The proposal, devised by planning consultancy Barton Wilmore, is for a 133-bed hotel, a new public park, 6K SF of retail and workspace, and 900 units mixed between build to rent and built for sale.

“Now that the planning application has been made we will be moving into the funding phase of the project whilst we move through the planning process and await a decision,” Cole Waterhouse Chief Executive Damian Flood said.

The hope is that the Cole Waterhouse scheme will fit neatly into the series of other initiatives planned for Digbeth.

UK btr statistics april 2020
Total number of build-to-rent homes recorded at the end of Q1 2020 vs at Q1 2019 in London and the regions.

The Cole Waterhouse mix of BTR and fractional sale apartments mirrors a change in the market, as developers are increasingly attracted by the relatively low risk and rapid cash flow of build-for-sale. Data from the British Property Federation and Savills suggested the BTR market in the UK regions may have plateaued.

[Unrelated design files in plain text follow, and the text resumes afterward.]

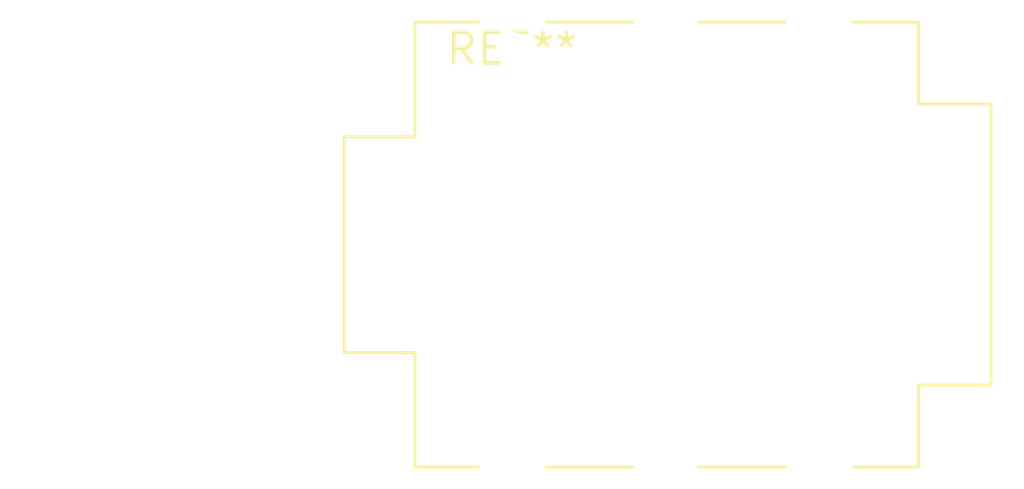
<source format=kicad_pcb>
(kicad_pcb (version 20240108) (generator pcbnew)

  (general
    (thickness 1.6)
  )

  (paper "A4")
  (layers
    (0 "F.Cu" signal)
    (31 "B.Cu" signal)
    (32 "B.Adhes" user "B.Adhesive")
    (33 "F.Adhes" user "F.Adhesive")
    (34 "B.Paste" user)
    (35 "F.Paste" user)
    (36 "B.SilkS" user "B.Silkscreen")
    (37 "F.SilkS" user "F.Silkscreen")
    (38 "B.Mask" user)
    (39 "F.Mask" user)
    (40 "Dwgs.User" user "User.Drawings")
    (41 "Cmts.User" user "User.Comments")
    (42 "Eco1.User" user "User.Eco1")
    (43 "Eco2.User" user "User.Eco2")
    (44 "Edge.Cuts" user)
    (45 "Margin" user)
    (46 "B.CrtYd" user "B.Courtyard")
    (47 "F.CrtYd" user "F.Courtyard")
    (48 "B.Fab" user)
    (49 "F.Fab" user)
    (50 "User.1" user)
    (51 "User.2" user)
    (52 "User.3" user)
    (53 "User.4" user)
    (54 "User.5" user)
    (55 "User.6" user)
    (56 "User.7" user)
    (57 "User.8" user)
    (58 "User.9" user)
  )

  (setup
    (pad_to_mask_clearance 0)
    (pcbplotparams
      (layerselection 0x00010fc_ffffffff)
      (plot_on_all_layers_selection 0x0000000_00000000)
      (disableapertmacros false)
      (usegerberextensions false)
      (usegerberattributes false)
      (usegerberadvancedattributes false)
      (creategerberjobfile false)
      (dashed_line_dash_ratio 12.000000)
      (dashed_line_gap_ratio 3.000000)
      (svgprecision 4)
      (plotframeref false)
      (viasonmask false)
      (mode 1)
      (useauxorigin false)
      (hpglpennumber 1)
      (hpglpenspeed 20)
      (hpglpendiameter 15.000000)
      (dxfpolygonmode false)
      (dxfimperialunits false)
      (dxfusepcbnewfont false)
      (psnegative false)
      (psa4output false)
      (plotreference false)
      (plotvalue false)
      (plotinvisibletext false)
      (sketchpadsonfab false)
      (subtractmaskfromsilk false)
      (outputformat 1)
      (mirror false)
      (drillshape 1)
      (scaleselection 1)
      (outputdirectory "")
    )
  )

  (net 0 "")

  (footprint "Jack_6.35mm_Neutrik_NMJ6HCD2_Horizontal" (layer "F.Cu") (at 0 0))

)

</source>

Decisions taken 24 to 36 months ago resulted in a Q1 2020 surge in supply, up 42% compared with Q1 2019. However, since then the appeal of fractional sales has reasserted itself with the total under construction falling slightly by 11% and the development pipeline rising slightly by 12%, both indicating a market holding steady rather than rocketing up or down.

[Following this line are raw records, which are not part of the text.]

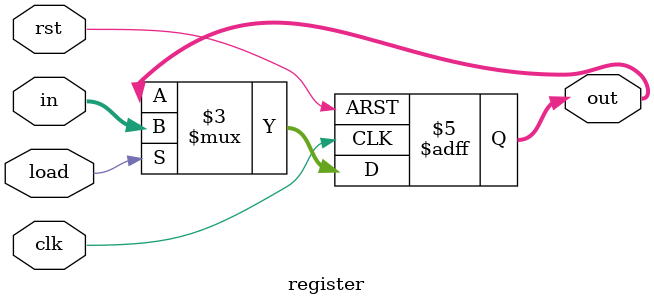
<source format=v>
module register #(parameter WIDTH=8) (
  input clk, rst,
  input load,
  input [WIDTH-1:0] in,
  output reg [WIDTH-1:0] out
);

  // Register
  always @(posedge clk or negedge rst) begin
    if (!rst) out <= {WIDTH{1'b0}}; // reset
    else if (load) out <= in;       // load input
  end

endmodule
</source>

The UK regions are now the fastest growing territory for BTR, with volumes completed, under construction and planned rising fast, achieving a cumulative uplift of 25%. This compares with a cumulative 1% increase in London.

“Pain is being felt across all sectors of the economy, but build to rent remains attractive to investors and we know from past experience that demand for rental housing usually leads homes-for-sale out of any recovery," British Property Federation Director of Policy Ian Fletcher said.

“Our statistics show that a quarter of build-to-rent delivery is now coming from major housebuilders and their support of the sector, through, for example, access to land, could really boost growth in this sector."